I’ve mentioned before that science is fascinating to me, and that there’s not enough time in a single lifetime to learn about all of the sciences I’m interested in. For me, space travel is reason enough to travel in space. If it increases our knowledge of the universe, it’s a valuable end in itself. If it leads to settlements off of the planet, so much the better.
But what about practical aspects of space exploration? What can we do on the Moon? Of what use is Moon Base Alpha, and why should we subsidise people to live there? A base could provide a launching point for ships travelling to Mars. With one-sixth the Earth’s gravity, it would be easier to launch a manned vessel from there than from the Earth. But you’d still have to get the fuel up there. And anyway, why not launch a ship built in space from Earth orbit? Or what about mining? It seems to me that anything we could get from the Moon could be gotten more cheaply and easily on Earth. What purpose would a Moon Base serve other than that of a scientific research facility – similar to similar stations in Antarctica, but studying different things?

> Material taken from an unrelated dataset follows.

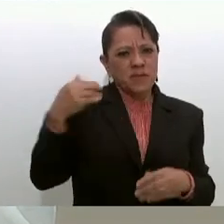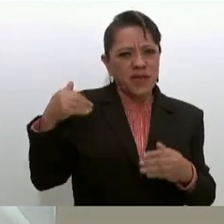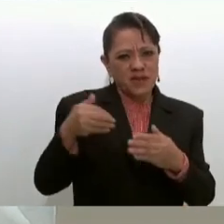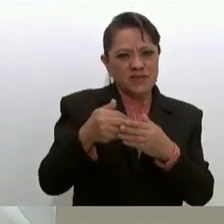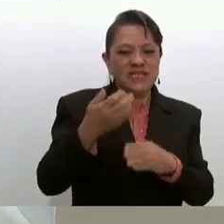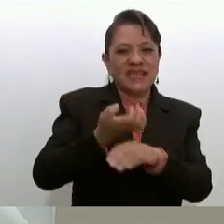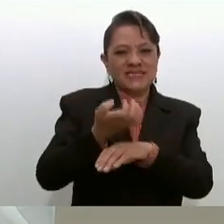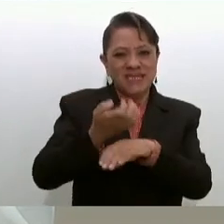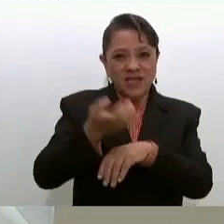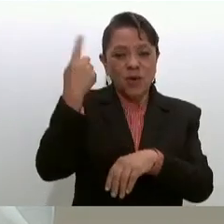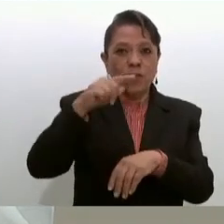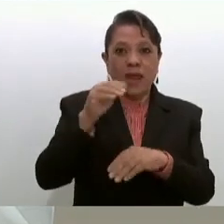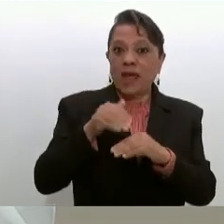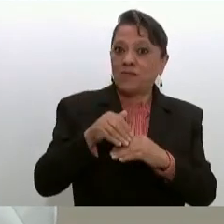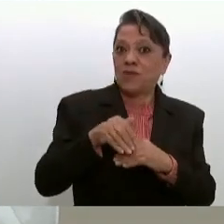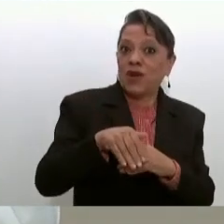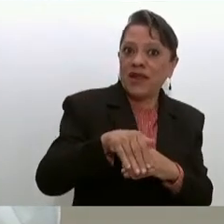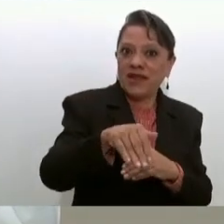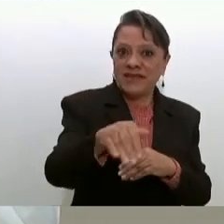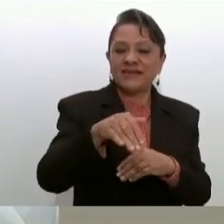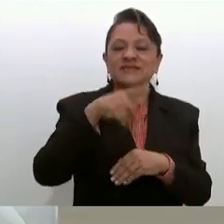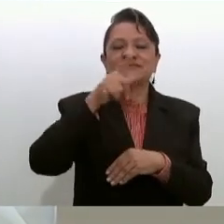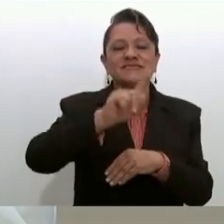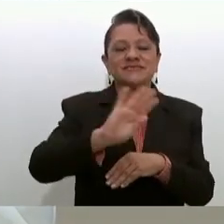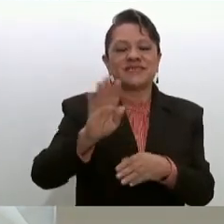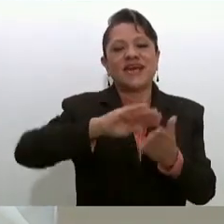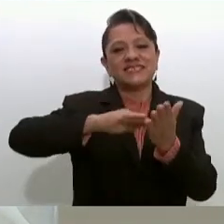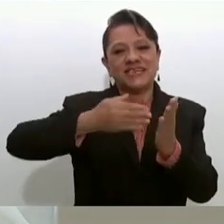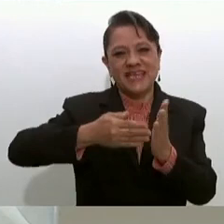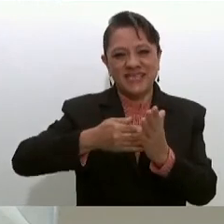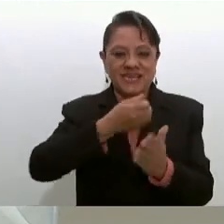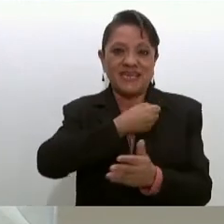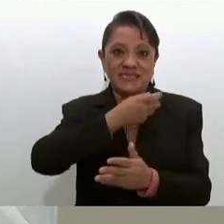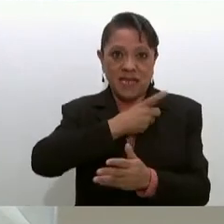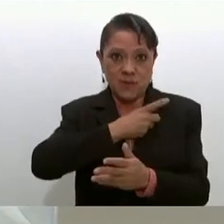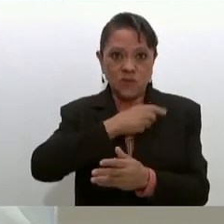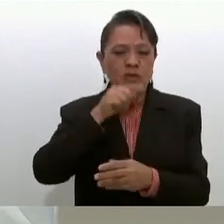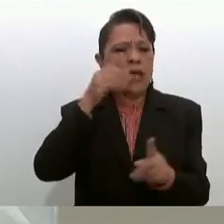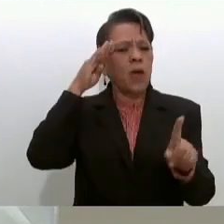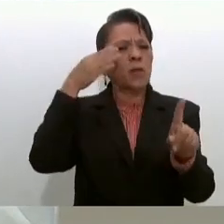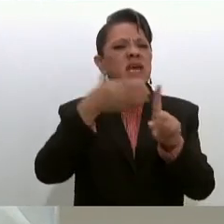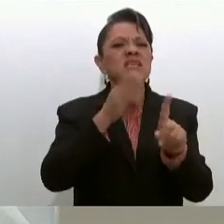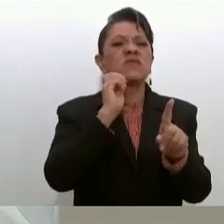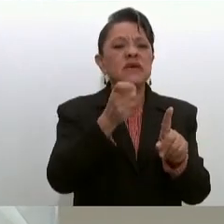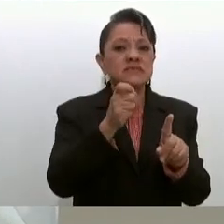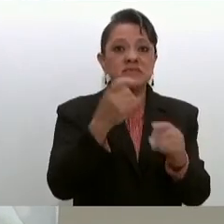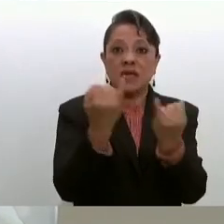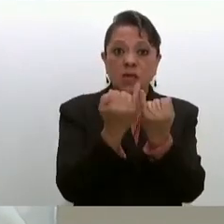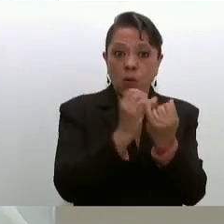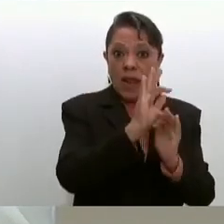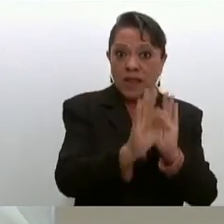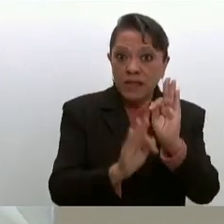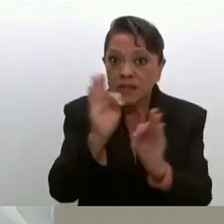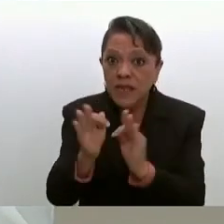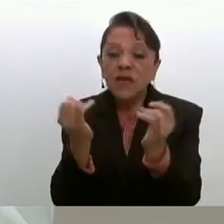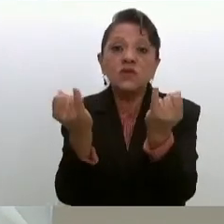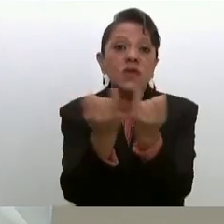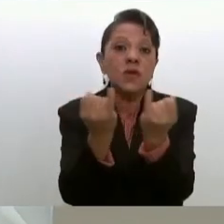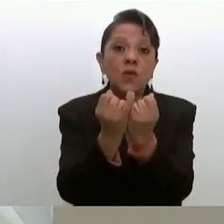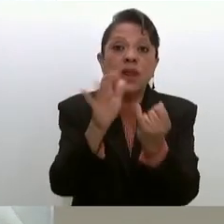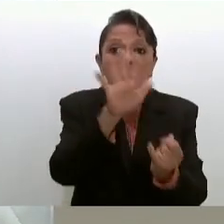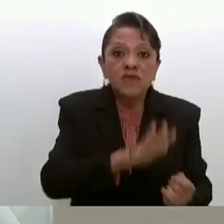nueva estrategia de salud. El objetivo es consolidar un trato de igualdad para todos los derechohabientes.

I think that the main benefit to a Moon Base would be to prepare us to move to the Planets. If we can live on the Moon, then we can live on Mars. And why a Mars base? Well, a base wouldn’t serve much purpose other than scientific research; but a colony might provide other benefits. At the very least, we’ll not have the entire population in one place – all of our eggs (literally) in one basket (figuratively), as it were. If we want to survive as a species, we’ll eventually have to leave the Earth. Now, it’s going to be five billion years or so until the Sun becomes a red dwarf and the Earth will be a burnt-out chunk orbiting within it. We’ve only been around as Homo sapiens for a very short time comparitively. Who knows what we’ll be in 10,000 or 50,000 years, let alone a billion years from now! But an off-world colony might be beneficial in case of a comet strike on our home, which will certainly happen much sooner.
How different our world would have been if we had not stopped flying to the Moon in 1972!